Freshman Lillian Kaye Manages Diabetes With Support of Family

Freshman Lillian Kaye Manages Diabetes With Support of Family

Ava Vande Corput, Staff Writer, Advanced Journalism

Seven years ago, Notre Dame Academy freshman Lillian Kaye was diagnosed with type one diabetes, an autoimmune disease in which the pancreas produces little or no insulin.

Insulin is necessary to the body because it is a hormone needed to allow sugar to enter the cells and produce energy for the body.

Until the fifth grade, Kaye had been taking about five shots daily for insulin because her body no longer produced it, and, in addition to the shots, she had to poke her finger about seven times a day to test her blood sugar.

“However, I now have an insulin pump that pumps the insulin into me, as well as a Continuous Glucose Monitor,” said Kaye.

Not only does the freshman deal with diabetes on a day-to-day basis, but she also is involved with an organization called the Juvenile Diabetes Research Foundation or JDRF.

JDRF is a foundation that funds research to provide new therapies and treatments to help transform the lives of people living with type one diabetes.

“I was a youth ambassador for this program in the 7th grade, and my ‘job’ was to deliver speeches for JDRF. I have applied twice for a chance to go to Congress and tell them how diabetes affects so many people’s lives as well as tell them about the importance of finding a cure for diabetes,” she explained.

In addition to being involved with JDRF, Kaye also has been asked to participate in trials such as “How Does Diabetes Affect Teenagers Sleep.”

Kaye also does her projects such as creating a model of an artificial pancreas or spending a week testing her family’s blood sugars to see how artificial insulin is different than regular insulin.

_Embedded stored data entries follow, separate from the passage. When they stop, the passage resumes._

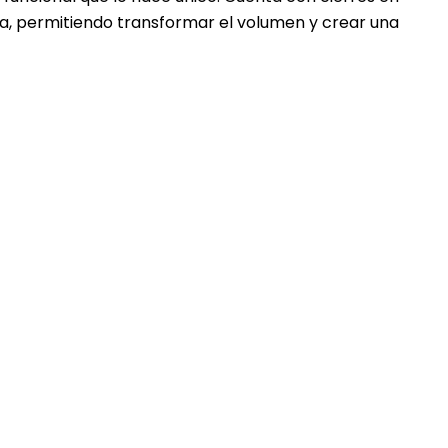
lía, permitiendo transformar el volumen y crear una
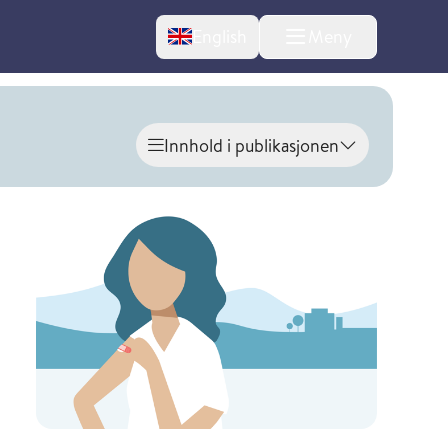
Change language
English
Meny
Innhold i publikasjonen
Vis innhold
l om endringer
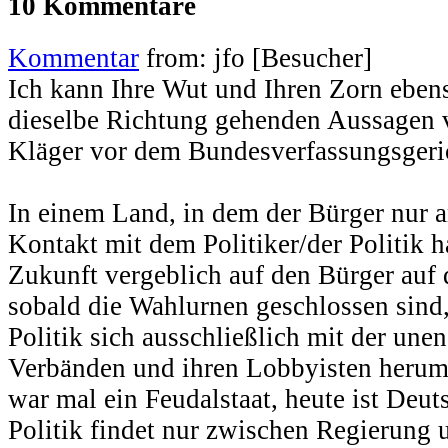
10 Kommentare
Kommentar
from: jfo [Besucher]
Ich kann Ihre Wut und Ihren Zorn ebens
dieselbe Richtung gehenden Aussagen 
Kläger vor dem Bundesverfassungsgeri
In einem Land, in dem der Bürger nur 
Kontakt mit dem Politiker/der Politik h
Zukunft vergeblich auf den Bürger auf 
sobald die Wahlurnen geschlossen sind, 
Politik sich ausschließlich mit der une
Verbänden und ihren Lobbyisten herum
war mal ein Feudalstaat, heute ist Deut
Politik findet nur zwischen Regierung 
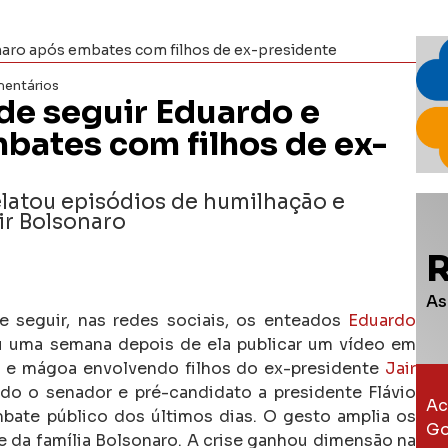
onaro após embates com filhos de ex-presidente
entários
 de seguir Eduardo e
bates com filhos de ex-
elatou episódios de humilhação e
ir Bolsonaro
As
 seguir, nas redes sociais, os enteados
Eduardo
u uma semana depois de ela publicar um vídeo em
o e mágoa envolvendo filhos do ex-presidente
Jair
ndo o senador e pré-candidato a presidente Flávio
Ac
bate público dos últimos dias.
O gesto amplia os
Go
te da família Bolsonaro. A crise ganhou dimensão na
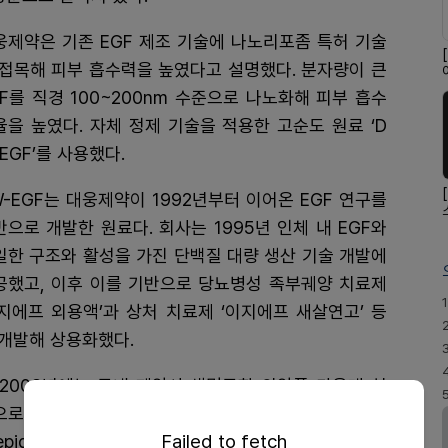
웅제약은 기존 EGF 제조 기술에 나노리포좀 특허 기술
 접목해 피부 흡수력을 높였다고 설명했다. 분자량이 큰
GF를 직경 100~200nm 수준으로 나노화해 피부 흡수
율을 높였다. 자체 정제 기술을 적용한 고순도 원료 ‘D
EGF’를 사용했다.
W-EGF는 대웅제약이 1992년부터 이어온 EGF 연구를
반으로 개발한 원료다. 회사는 1995년 인체 내 EGF와
일한 구조와 활성을 가진 단백질 대량 생산 기술 개발에
공했고, 이후 이를 기반으로 당뇨병성 족부궤양 치료제
1
이지에프 외용액’과 상처 치료제 ‘이지에프 새살연고’ 등
 개발해 상용화했다.
 2008년에는 국내 제약사 생명공학 의약품 가운데 처
으로 세계보건기구(WHO) 국제일반명(INN) ‘네피더민
Failed to fetch
epidermin)’을 획득하며 기술력을 인정받은 바 있다.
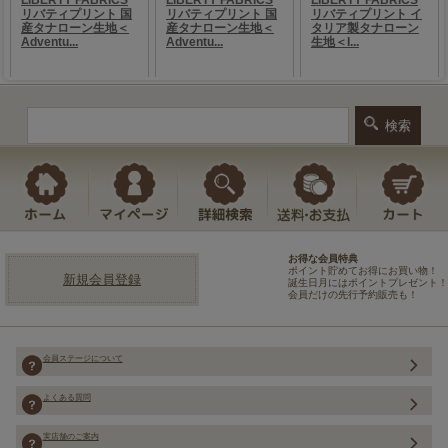
お得な会員特典
ポイント貯めてお得にお買い物！
新規会員登録
誕生日月にはポイントプレゼント！
会員だけの先行予約販売も！
会員ステージについて
よくある質問
実店舗のご案内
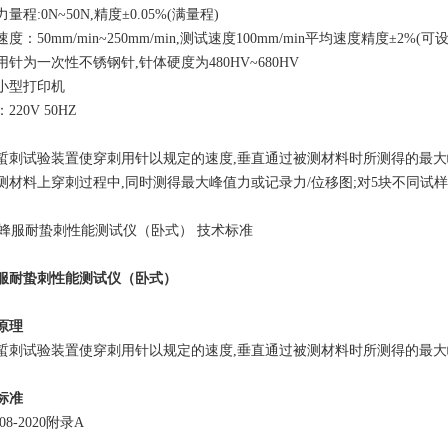
量程:0N~50N,精度±0.05%(满量程)
度：50mm/min~250mm/min,测试速度100mm/min平均速度精度±2%(可设
用针为一次性不锈钢针,针体硬度为480HV~680HV
小型打印机
220V 50HZ
蜇刺试验装置使穿刺用针以规定的速度,垂直通过被测材料时所测得的最
测材料上穿刺过程中,同时测得最大峰值力或记录力/位移图;对5块不同试
服耐蛰刺性能测试仪（卧式）
原理
蜇刺试验装置使穿刺用针以规定的速度,垂直通过被测材料时所测得的最
标准
008-2020附录A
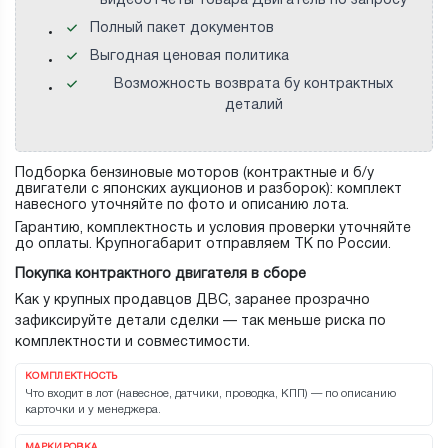
видеоотчеты товара Двигатель по запросу
Полный пакет документов
Выгодная ценовая политика
Возможность возврата бу контрактных
деталий
Подборка бензиновые моторов (контрактные и б/у
двигатели с японских аукционов и разборок): комплект
навесного уточняйте по фото и описанию лота.
Гарантию, комплектность и условия проверки уточняйте
до оплаты. Крупногабарит отправляем ТК по России.
Покупка контрактного двигателя в сборе
Как у крупных продавцов ДВС, заранее прозрачно
зафиксируйте детали сделки — так меньше риска по
комплектности и совместимости.
КОМПЛЕКТНОСТЬ
Что входит в лот (навесное, датчики, проводка, КПП) — по описанию
карточки и у менеджера.
МАРКИРОВКА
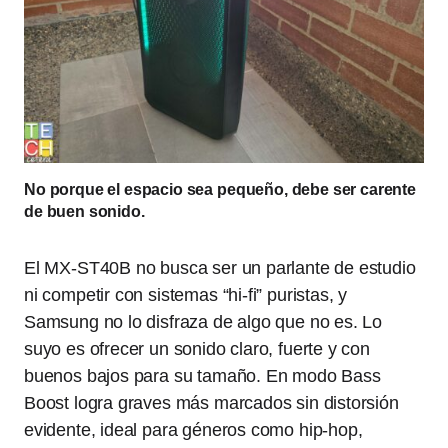
No porque el espacio sea pequeño, debe ser carente
de buen sonido.
El MX-ST40B no busca ser un parlante de estudio
ni competir con sistemas “hi-fi” puristas, y
Samsung no lo disfraza de algo que no es. Lo
suyo es ofrecer un sonido claro, fuerte y con
buenos bajos para su tamaño. En modo Bass
Boost logra graves más marcados sin distorsión
evidente, ideal para géneros como hip-hop,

“Diabetes can appear to be simple, but there is so much more than what people can see. I have been to the ER multiple times for something as simple as forgetting to dose for a cup of juice,” said Kaye.

Even though Kaye does have to live with diabetes on a daily basis, it does not stop her from participating in the activities she loves, such as being a part of the NDA dance team.

“Diabetes has affected everyone around me, especially my family, but I have been able to manage everything just fine with the help and support of my family who has been there through it all,” she said.